The files should be in a .tsv
format (tab seperated values).
Virtual environments are strongly suggested, but not required. Installing this sample's dependencies in a new virtual environment allows you to run the sample without changing global python packages on your system.

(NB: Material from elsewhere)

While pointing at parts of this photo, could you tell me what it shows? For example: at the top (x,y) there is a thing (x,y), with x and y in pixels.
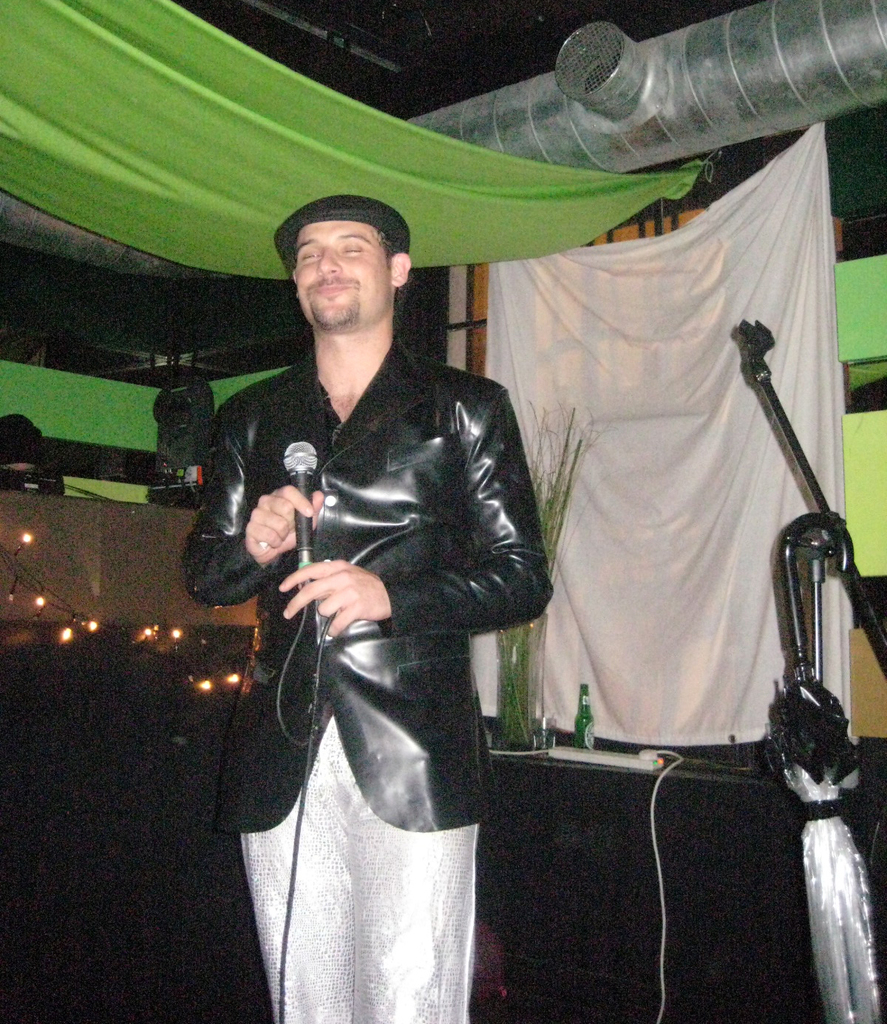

There are two options for the virtual environments:
- Install Virtual env
- Create virtual environment
virtualenv census_keras
- Activate env
source census_keras/bin/activate
- Create virtual environment
- Install Miniconda
- Create conda environment
conda create --name census_keras python=2.7
- Activate env
source activate census_keras
- Create conda environment
- Install gcloud
- Install the python dependencies.
pip install --upgrade -r requirements.txt
You can run the Keras code locally.
A sample local run can be run as:
TRAIN_STEPS=35
BATCH_SIZE=256
TRAIN_FILE="$DATA_DIR/TrainingData.txt"
EVAL_FILE="$DATA_DIR/EvalData.txt"
VALIDATION_FILE="$DATA_DIR/TestData.txt"
LEARNING_RATE=0.0003
python -m trainer.task --train-files $TRAIN_FILE \
--eval-files $EVAL_FILE \
--validation-files $VALIDATION_FILE \
--job-dir $JOB_DIR \
--train-steps $TRAIN_STEPS \
--learning-rate $LEARNING_RATE \
--num-epochs 100 \
--early-stop 10 \
--train-batch-size $BATCH_SIZE
You can run Keras training using gcloud locally
JOB_DIR=surv_keras
TRAIN_STEPS=200
gcloud ml-engine local train --package-path trainer \
--module-name trainer.task \
-- \
--train-files $TRAIN_FILE \
--eval-files $EVAL_FILE \
--job-dir $JOB_DIR \
--train-steps $TRAIN_STEPS
You can run prediction on the SavedModel created from Keras HDF5 model
python preprocess.py sample.json
gcloud ml-engine local predict --model-dir=$JOB_DIR/export \
--json-instances sample.json
You can train the model on Cloud ML Engine
gcloud ml-engine jobs submit training $JOB_NAME \
--stream-logs \
--runtime-version 1.4 \
--job-dir $JOB_DIR \
--package-path trainer \
--module-name trainer.task \
--region us-central1 \
-- \
--train-files $GCS_TRAIN_FILE \
--eval-files $GCS_EVAL_FILE \
--train-steps $TRAIN_STEPS
You can perform prediction on Cloud ML Engine by following the steps below. Create a model on Cloud ML Engine
gcloud ml-engine models create keras_model --regions us-central1
Export the model binaries
MODEL_BINARIES=$JOB_DIR/export
Deploy the model to the prediction service
gcloud ml-engine versions create v1 --model keras_model --origin $MODEL_BINARIES --runtime-version 1.2
Create a processed sample from the data
python preprocess.py sample.json
Run the online prediction
gcloud ml-engine predict --model keras_model --version v1 --json-instances sample.json
tensorboard --logdir=path/to/log-directory --host=127.0.0.1